Freedom and Justice Party deputy head and MP Essam El-Erian. (Photo:AP)
In response to violent clashes that erupted Wednesday morning in front of the Ministry of Defence in Abassiya, leaving at least 11 dead, political parties are demanding that the Supreme Council of the Armed Forces (SCAF) abide by its commitment to hold presidential elections on time in late May.
In a press conference, the Muslim Brotherhood's Freedom and Justice Party (FJP) and the Salafist Nour Party, which together hold the largest number of seats in Parliament, agreed with several other parties to keep pressuring the ruling military council to transfer power to a civil authority as soon as possible.
"Parliament will discuss the Abassiya clashes today," said senior FJP figure and MP Essam El-Erian.
FJP MP and People's Assembly Speaker Saad El-Katatni had announced the suspension of parliamentary activities Sunday until 6 May to protest the refusal of the Kamal El-Ganzouri government to resign despite demands by the parliamentary majority. According to El-Erian, parliament will break the announced suspension.
El-Erian said that the FJP, joined by other political forces, will be calling for a "massive" million man protest Friday in response to the latest violence in Abassiya, where Islamist supporters of disqualified presidential candidate Hazem Abu-Ismail had been staging a sit-in, as well as to underline that presidential elections must proceed as scheduled.
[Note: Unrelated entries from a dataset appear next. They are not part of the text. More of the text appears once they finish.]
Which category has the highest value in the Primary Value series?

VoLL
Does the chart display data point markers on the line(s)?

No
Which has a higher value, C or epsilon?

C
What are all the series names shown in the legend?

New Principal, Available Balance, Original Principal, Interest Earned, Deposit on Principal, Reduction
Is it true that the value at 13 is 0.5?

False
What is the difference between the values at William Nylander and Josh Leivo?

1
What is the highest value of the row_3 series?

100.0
El-Erian also announced that political forces will be negotiating among themselves to resolve the crisis of the beleaguered Constituent Assembly, without the military council being "any longer the host of the negotiation table."
Earlier on Wednesday, the FJP and the Salafist Al-Nour Party, along with a number of other political currents, boycotted a scheduled meeting with Field Marshal Mohamed Hussein Tantawi, head of SCAF, due to violent clashes in Abbasiya.
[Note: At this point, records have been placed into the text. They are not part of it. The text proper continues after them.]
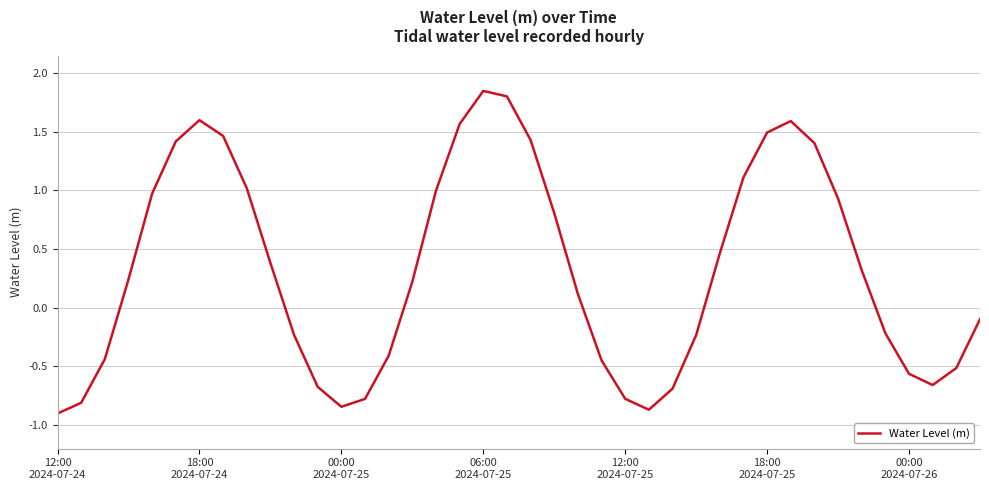

What is the difference between the maximum and minimum values?

2.7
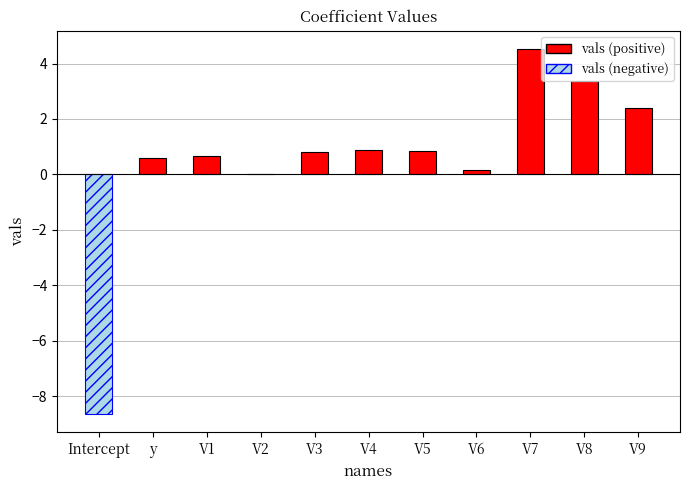

Between V8 and V7, which is larger?

V7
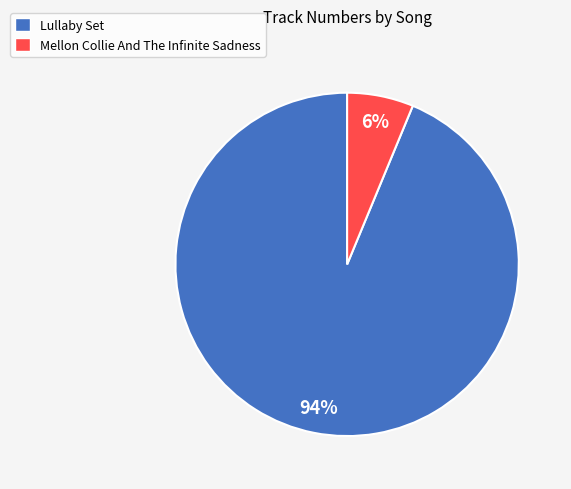

Does Mellon Collie And The Infinite Sadness represent more than half of the total?

No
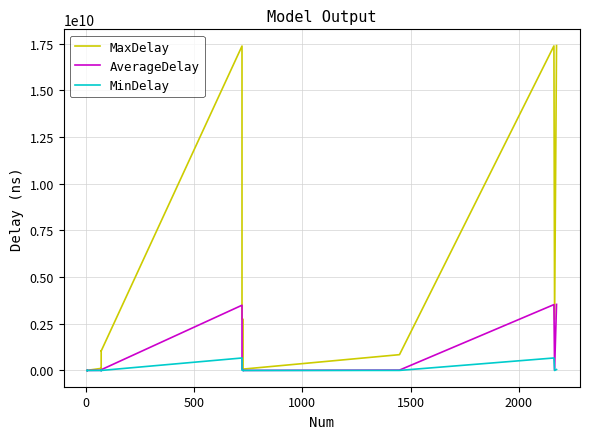

Reading left to right, list all the values displayed in this chart.

MaxDelay: 696015.0	5607847.0	1398459.0	7014298.0	111967315.0	30212366.0	110223119.0	28105265.0	1046428774.0	1043732394.0	17367580744.0	2746173574.0	2742245307.0	67946573.0	74233631.0	846608629.0	17374156292.0	2735758679.0	17391972933.0
AverageDelay: 379434.3	3490586.4	1105780.5	2517689.7	8637809.2	5408719.0	6236191.5	1555124.8	41400171.5	39186852.6	3492985198.1	58076294.7	53735283.7	616970.2	3601818.1	20595977.8	3526718755.2	17151433.8	3537142060.7
MinDelay: 271181.0	2113091.0	748930.0	1558316.0	2583288.0	1999517.0	1467146.0	429159.0	2067764.0	1423393.0	668520307.0	16576276.0	14202910.0	0.0	1348453.0	3574880.0	669236262.0	0.0	50152271.0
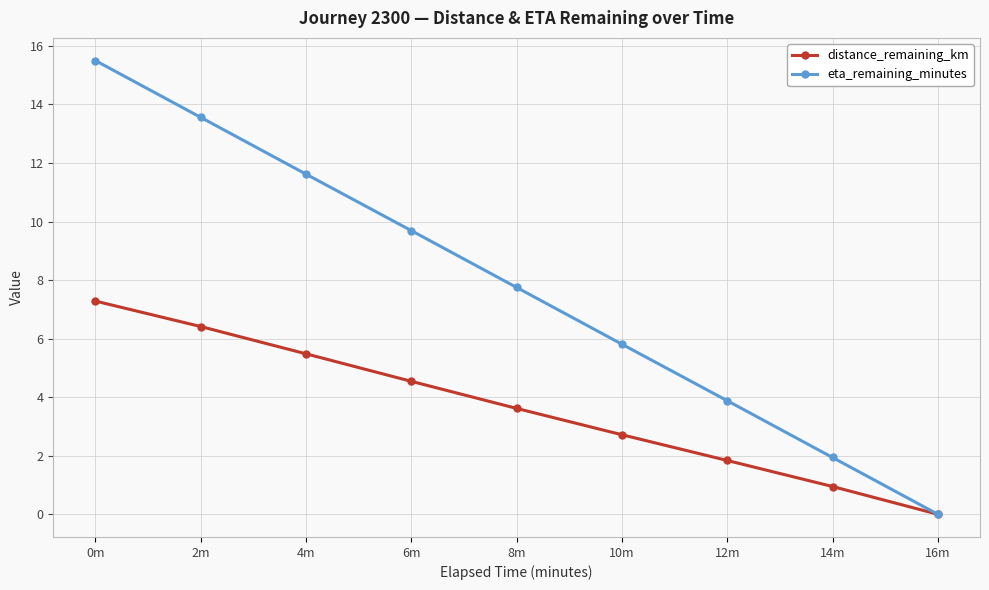

What is the label of the 5th point from the left?

8m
The meeting was scheduled to discuss the government-parliament spat, the Abbasiya clashes at the weekend, and the beleaguered Constituent Assembly.
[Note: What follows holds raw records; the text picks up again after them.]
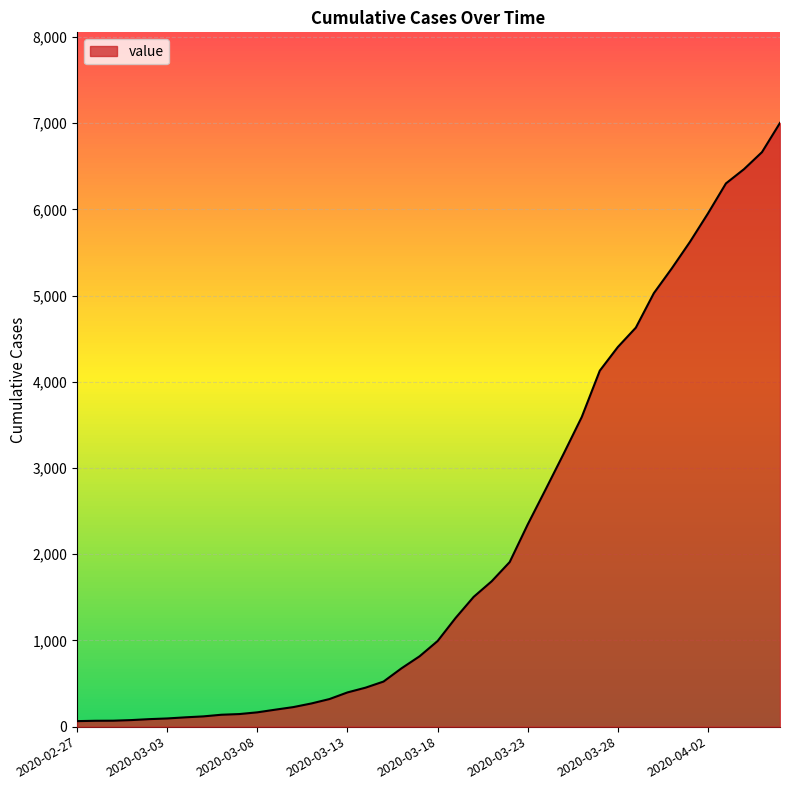

What is the greatest value displayed?

7003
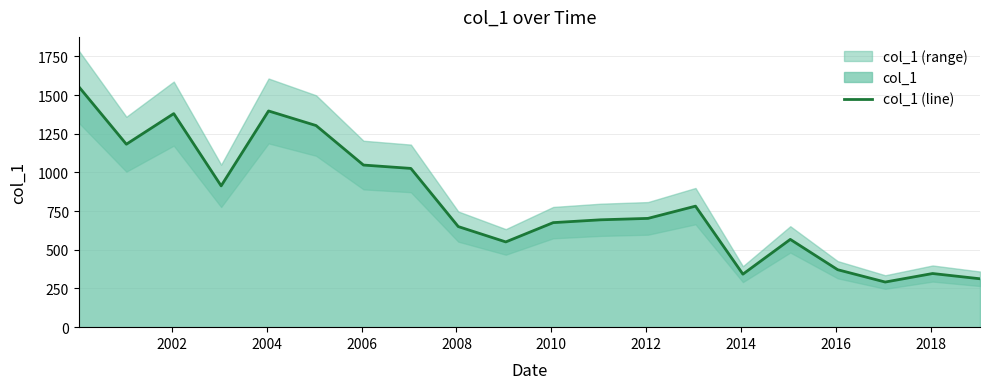

What is the difference between the maximum and second lowest values?

1240.7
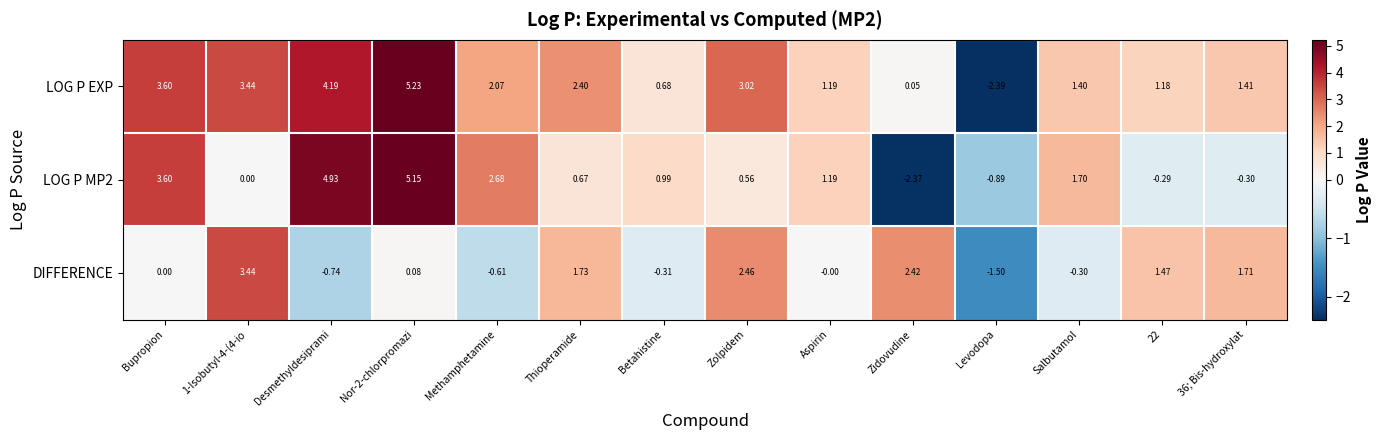

Between 1-Isobutyl-4-(4-io and Aspirin, which series saw the biggest shift?

DIFFERENCE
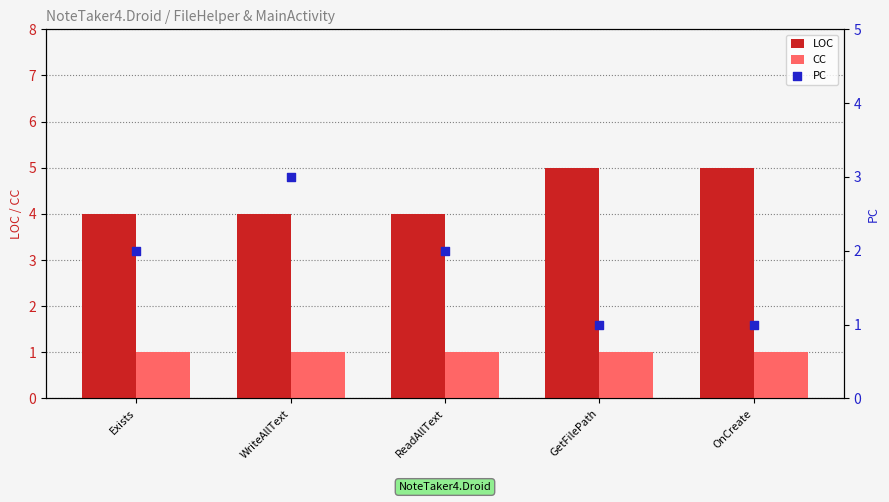

At which category is the sum across all series the highest?

WriteAllText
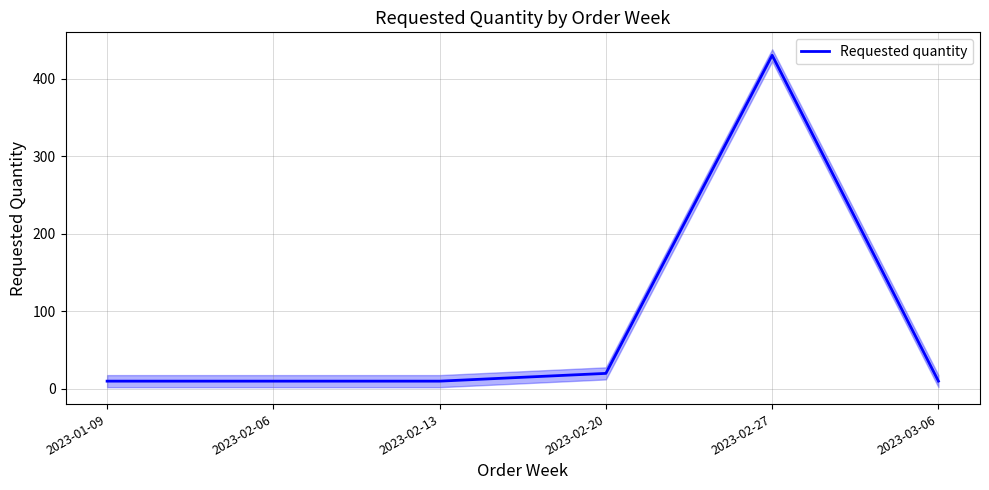

Does the chart display data point markers on the line(s)?

No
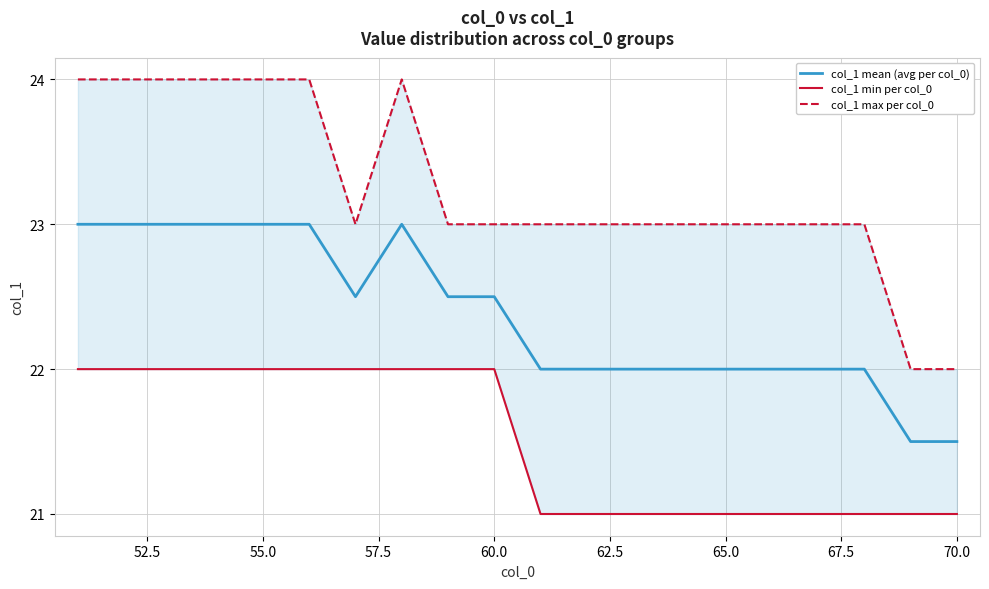

What is the average value of the col_1 min per col_0 series?

21.5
Joining the boycott, in addition to the two main Islamist parties, are the liberal Wafd Party, the Adl Party, the Socialist Popular Alliance Party, as well as the Egyptian Social Democratic Party whose head, Mohamed Aboul-Ghar, withdrew from the meeting five minutes after it started.
Lawyer and MP Wahid Abdel-Meguid said at the press conference held Wednesday that parliament will demand an independent judicial body be formed to accept appeals on the presidential elections results, contrary to Article 28 of the March 2011 Constitutional Declaration that established that the decisions of the Supreme Presidential Electoral Commission would not be subject to appeal.
Along with 11 dead, dozens were injured when plainclothed assailants attacked protesters camping outside the Ministry of Defence early Wednesday morning. The assailants carried homemade bombs, stones, Molotov cocktails, teargas and shotguns loaded with birdshot, according to eyewitness reports.
Wednesday's violence was the second major attack on protesters at the site in less than 72 hours. An attack on Saturday reportedly left one protester dead and dozens injured.
Voting in presidential elections is scheduled to take place 23-24 May.